**Required action**
Please convert the entries into a Markdown table with the columns Row and Line, starting at the very first line and stopping after the line that contains "17: (92, 139)". Skip blank lines and leave the pictures out.

START Source data

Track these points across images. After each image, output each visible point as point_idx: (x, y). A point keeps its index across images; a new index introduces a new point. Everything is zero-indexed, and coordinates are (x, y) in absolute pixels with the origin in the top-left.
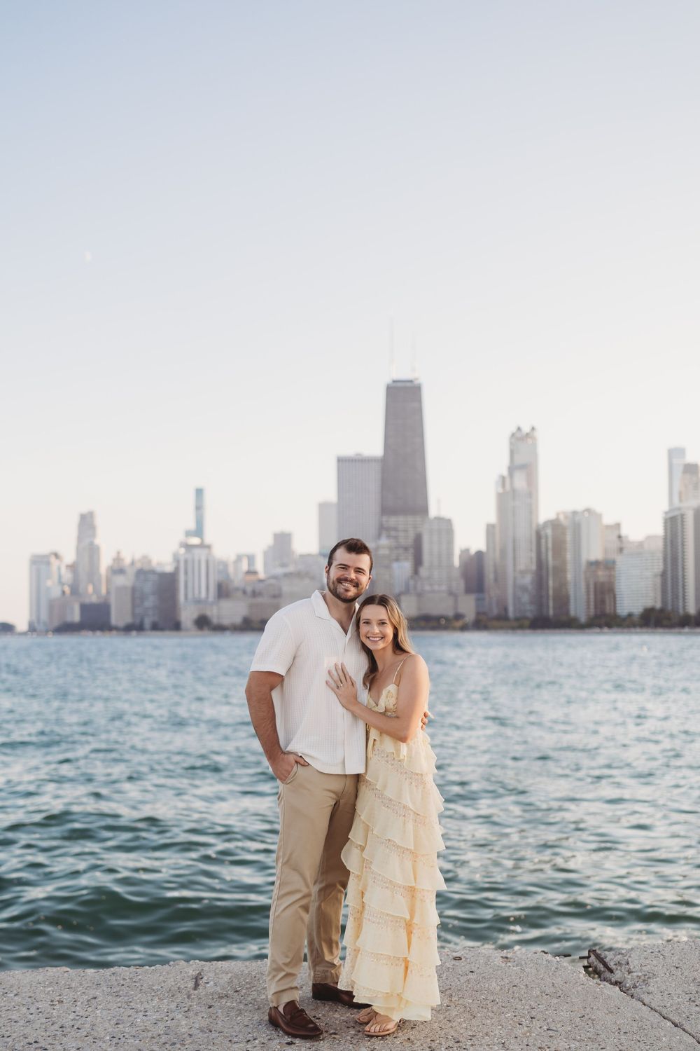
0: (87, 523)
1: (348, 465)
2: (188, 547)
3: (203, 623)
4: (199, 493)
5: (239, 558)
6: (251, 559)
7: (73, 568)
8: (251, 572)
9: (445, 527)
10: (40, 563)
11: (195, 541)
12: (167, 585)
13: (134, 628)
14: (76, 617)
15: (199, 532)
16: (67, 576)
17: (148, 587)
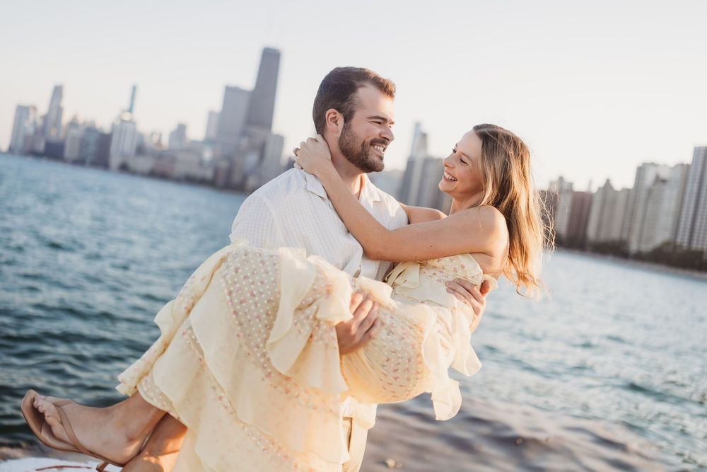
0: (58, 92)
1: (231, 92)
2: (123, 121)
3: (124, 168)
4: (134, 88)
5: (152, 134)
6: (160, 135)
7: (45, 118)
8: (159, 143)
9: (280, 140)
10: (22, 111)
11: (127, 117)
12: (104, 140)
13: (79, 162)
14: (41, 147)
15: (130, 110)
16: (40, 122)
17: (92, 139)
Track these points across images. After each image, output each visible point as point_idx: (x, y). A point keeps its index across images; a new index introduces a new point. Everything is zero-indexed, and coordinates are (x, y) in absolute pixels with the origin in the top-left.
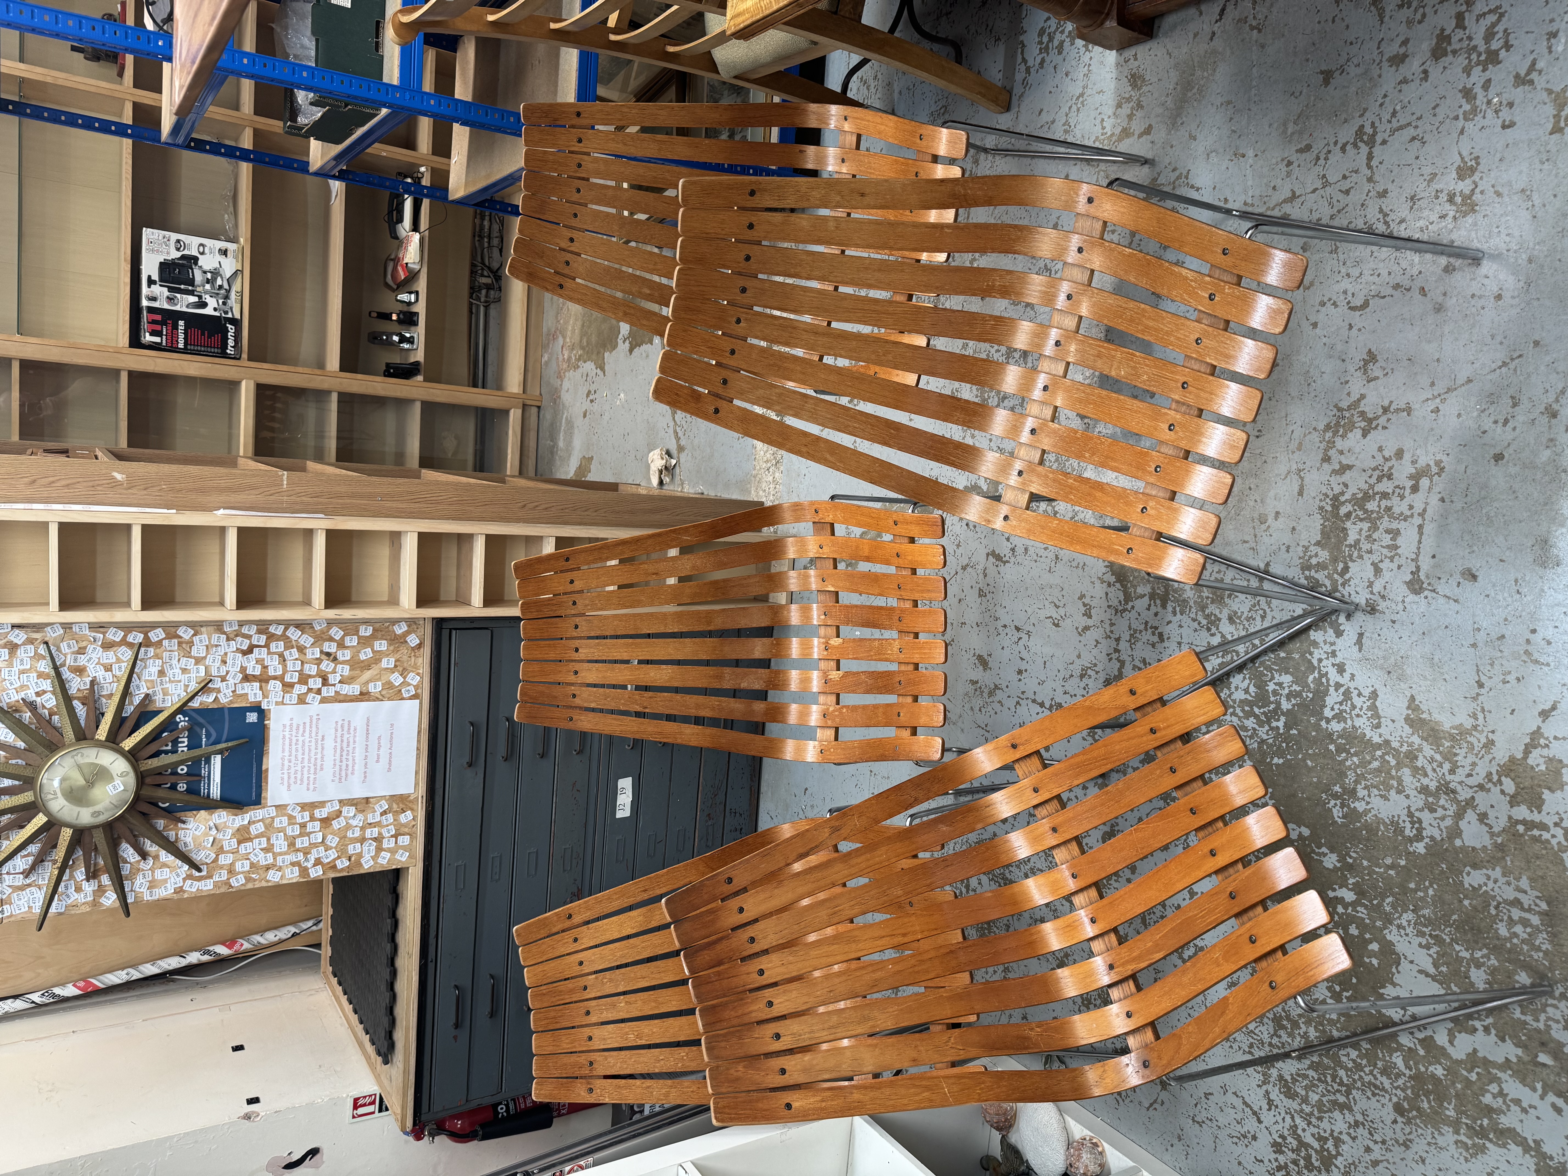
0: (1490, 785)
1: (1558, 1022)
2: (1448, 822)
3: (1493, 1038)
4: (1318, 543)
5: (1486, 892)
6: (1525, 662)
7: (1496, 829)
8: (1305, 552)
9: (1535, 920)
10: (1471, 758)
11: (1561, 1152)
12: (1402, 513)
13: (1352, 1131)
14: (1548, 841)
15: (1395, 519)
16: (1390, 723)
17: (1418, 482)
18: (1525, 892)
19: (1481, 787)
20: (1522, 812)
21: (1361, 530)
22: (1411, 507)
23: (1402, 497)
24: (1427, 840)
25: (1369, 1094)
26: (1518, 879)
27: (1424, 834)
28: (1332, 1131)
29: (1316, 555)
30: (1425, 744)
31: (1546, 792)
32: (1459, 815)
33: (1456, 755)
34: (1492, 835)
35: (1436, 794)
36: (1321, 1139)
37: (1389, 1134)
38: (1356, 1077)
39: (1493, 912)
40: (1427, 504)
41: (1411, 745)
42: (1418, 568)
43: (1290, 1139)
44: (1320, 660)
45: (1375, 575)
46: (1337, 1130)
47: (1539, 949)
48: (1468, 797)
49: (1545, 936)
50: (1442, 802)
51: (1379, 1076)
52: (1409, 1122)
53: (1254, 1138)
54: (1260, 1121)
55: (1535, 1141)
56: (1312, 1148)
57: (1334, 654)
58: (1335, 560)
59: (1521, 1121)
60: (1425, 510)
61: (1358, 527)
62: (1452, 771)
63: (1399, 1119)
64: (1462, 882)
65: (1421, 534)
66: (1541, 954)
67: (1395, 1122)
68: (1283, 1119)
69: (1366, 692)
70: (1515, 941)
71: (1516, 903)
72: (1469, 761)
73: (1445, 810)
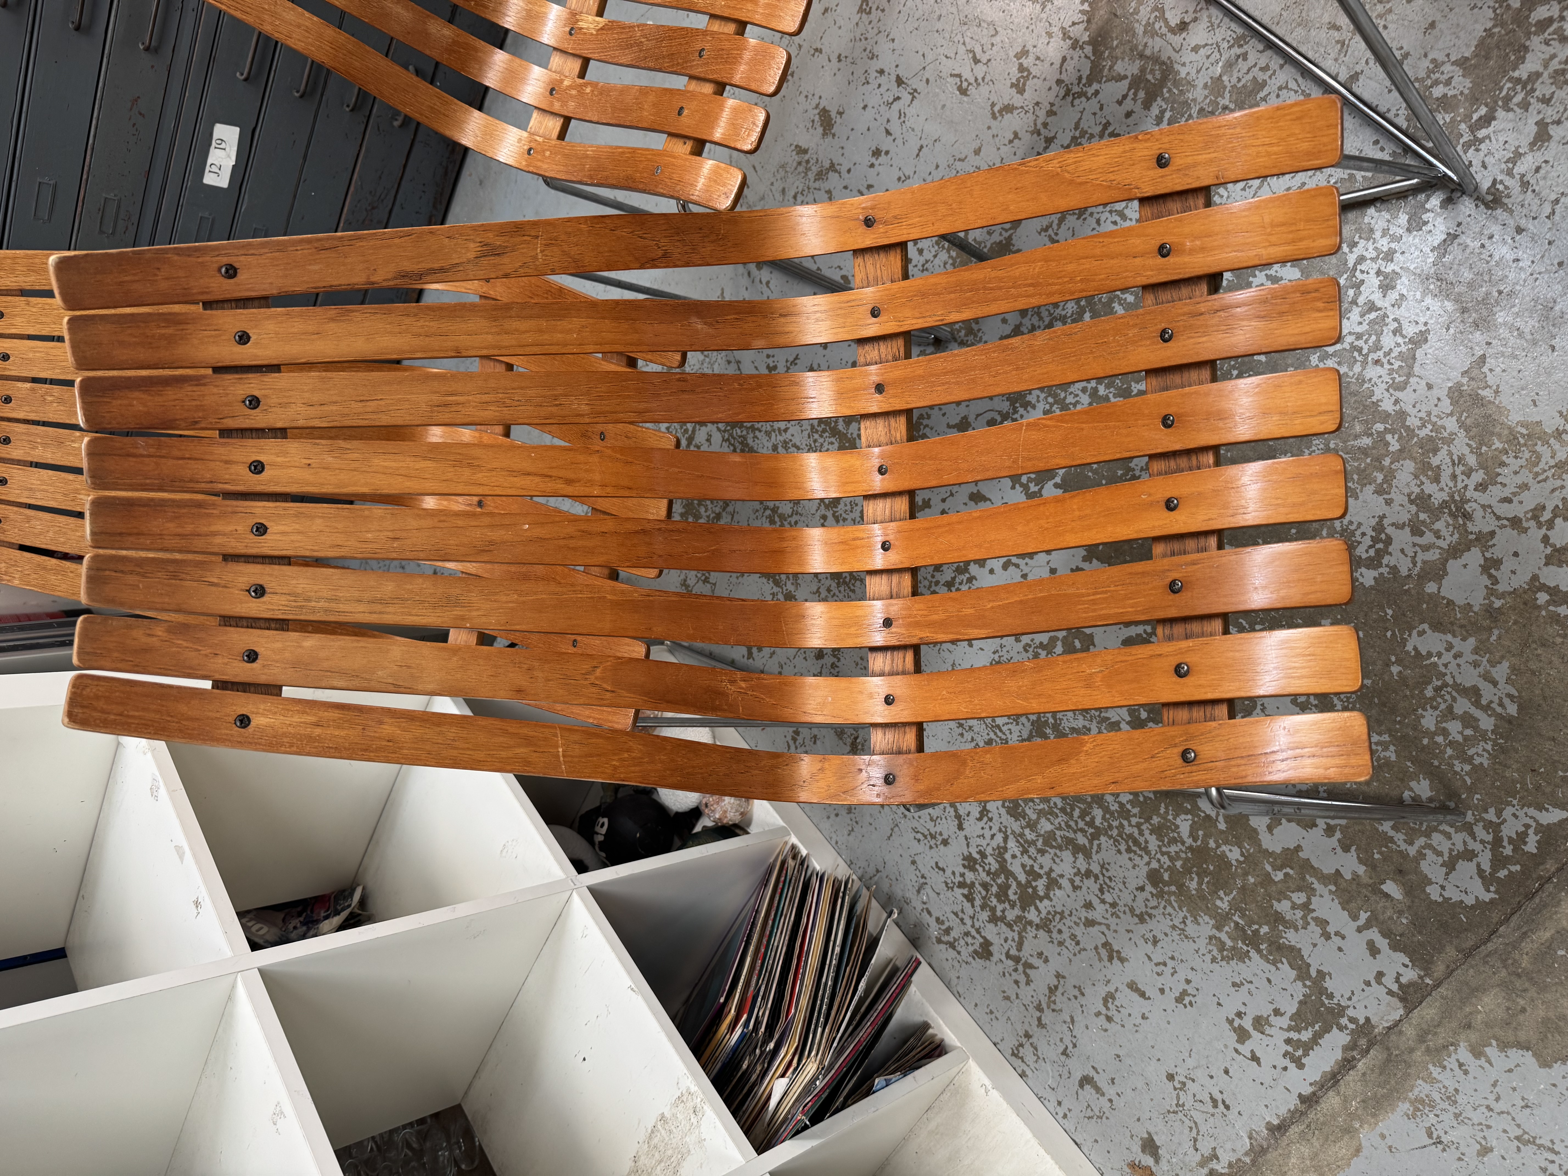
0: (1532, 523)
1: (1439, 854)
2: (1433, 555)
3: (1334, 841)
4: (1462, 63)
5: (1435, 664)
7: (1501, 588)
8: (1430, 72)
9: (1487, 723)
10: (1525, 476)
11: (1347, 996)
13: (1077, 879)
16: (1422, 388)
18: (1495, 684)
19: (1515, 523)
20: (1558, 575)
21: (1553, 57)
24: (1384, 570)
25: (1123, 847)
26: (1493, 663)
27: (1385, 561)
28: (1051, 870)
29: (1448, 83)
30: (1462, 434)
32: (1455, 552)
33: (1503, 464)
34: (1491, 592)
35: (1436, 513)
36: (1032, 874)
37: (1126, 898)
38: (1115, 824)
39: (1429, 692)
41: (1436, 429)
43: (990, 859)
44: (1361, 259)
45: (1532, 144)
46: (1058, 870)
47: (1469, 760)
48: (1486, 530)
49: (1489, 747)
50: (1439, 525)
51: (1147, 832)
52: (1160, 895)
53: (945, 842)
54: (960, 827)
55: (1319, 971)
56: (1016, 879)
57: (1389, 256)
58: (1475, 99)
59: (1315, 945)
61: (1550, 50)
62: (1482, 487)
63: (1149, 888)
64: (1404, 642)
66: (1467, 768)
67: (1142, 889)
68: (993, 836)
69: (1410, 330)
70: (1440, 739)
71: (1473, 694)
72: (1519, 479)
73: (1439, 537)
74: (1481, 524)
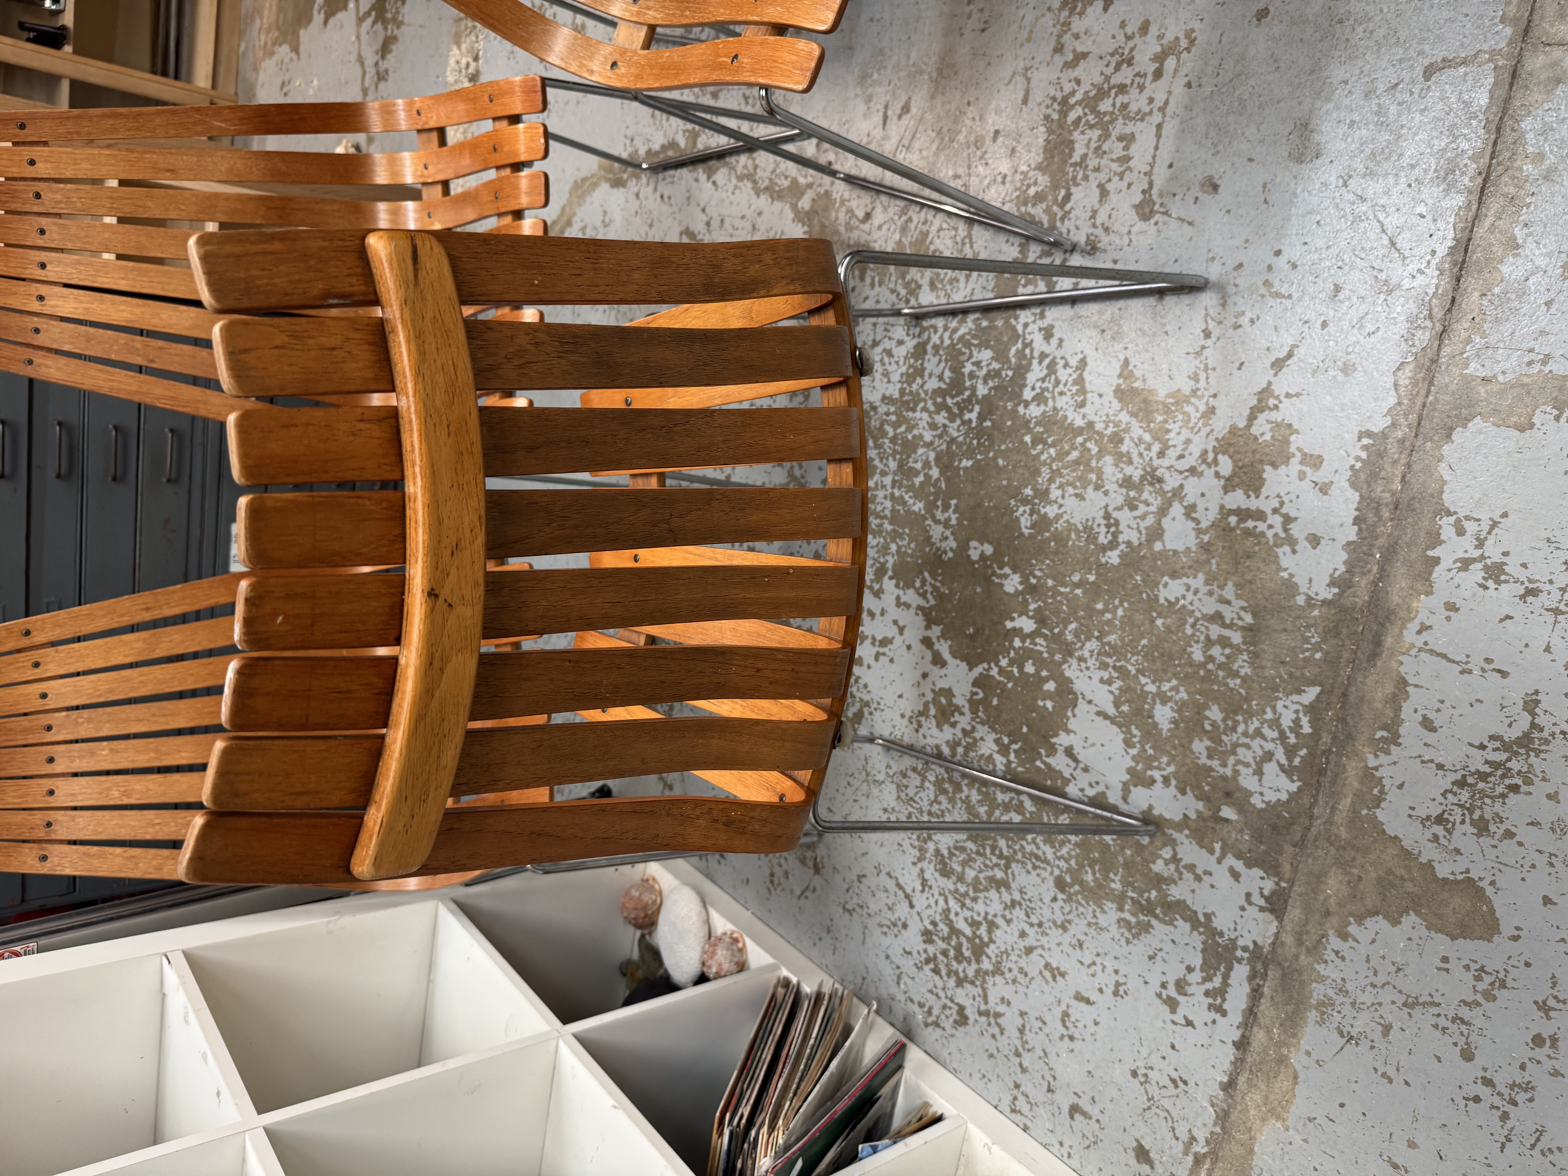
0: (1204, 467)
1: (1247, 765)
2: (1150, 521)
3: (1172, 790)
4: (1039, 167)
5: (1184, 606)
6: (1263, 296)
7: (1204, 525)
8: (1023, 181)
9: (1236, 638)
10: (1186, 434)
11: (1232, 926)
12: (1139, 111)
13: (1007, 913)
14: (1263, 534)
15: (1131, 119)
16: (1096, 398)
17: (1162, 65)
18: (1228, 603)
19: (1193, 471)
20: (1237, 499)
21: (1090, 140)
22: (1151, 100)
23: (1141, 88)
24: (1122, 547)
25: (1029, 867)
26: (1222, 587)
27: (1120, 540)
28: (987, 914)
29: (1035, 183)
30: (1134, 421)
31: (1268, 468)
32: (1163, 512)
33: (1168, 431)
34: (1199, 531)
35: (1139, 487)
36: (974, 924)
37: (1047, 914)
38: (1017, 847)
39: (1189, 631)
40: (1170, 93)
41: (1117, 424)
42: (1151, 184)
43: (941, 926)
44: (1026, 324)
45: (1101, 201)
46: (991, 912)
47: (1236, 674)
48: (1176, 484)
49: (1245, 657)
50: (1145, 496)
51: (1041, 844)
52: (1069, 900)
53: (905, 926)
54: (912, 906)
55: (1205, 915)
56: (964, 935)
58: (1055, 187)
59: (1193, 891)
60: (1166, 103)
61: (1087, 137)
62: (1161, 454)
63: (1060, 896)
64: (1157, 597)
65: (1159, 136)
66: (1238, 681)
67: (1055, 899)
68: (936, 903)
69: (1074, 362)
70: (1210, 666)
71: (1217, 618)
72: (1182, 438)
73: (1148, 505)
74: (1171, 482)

END Source data

**Answer box**
| Row | Line |
|---|---|
| 1 | Track these points across images. After each image, output each visible point as point_idx: (x, y). A point keeps its index across images; a new index introduces a new point. Everything is zero-indexed, and coordinates are (x, y) in absolute pixels with the origin in the top-left. |
| 2 | 0: (87, 523) |
| 3 | 1: (348, 465) |
| 4 | 2: (188, 547) |
| 5 | 3: (203, 623) |
| 6 | 4: (199, 493) |
| 7 | 5: (239, 558) |
| 8 | 6: (251, 559) |
| 9 | 7: (73, 568) |
| 10 | 8: (251, 572) |
| 11 | 9: (445, 527) |
| 12 | 10: (40, 563) |
| 13 | 11: (195, 541) |
| 14 | 12: (167, 585) |
| 15 | 13: (134, 628) |
| 16 | 14: (76, 617) |
| 17 | 15: (199, 532) |
| 18 | 16: (67, 576) |
| 19 | 17: (148, 587) |
| 20 | 0: (58, 92) |
| 21 | 1: (231, 92) |
| 22 | 2: (123, 121) |
| 23 | 3: (124, 168) |
| 24 | 4: (134, 88) |
| 25 | 5: (152, 134) |
| 26 | 6: (160, 135) |
| 27 | 7: (45, 118) |
| 28 | 8: (159, 143) |
| 29 | 9: (280, 140) |
| 30 | 10: (22, 111) |
| 31 | 11: (127, 117) |
| 32 | 12: (104, 140) |
| 33 | 13: (79, 162) |
| 34 | 14: (41, 147) |
| 35 | 15: (130, 110) |
| 36 | 16: (40, 122) |
| 37 | 17: (92, 139) |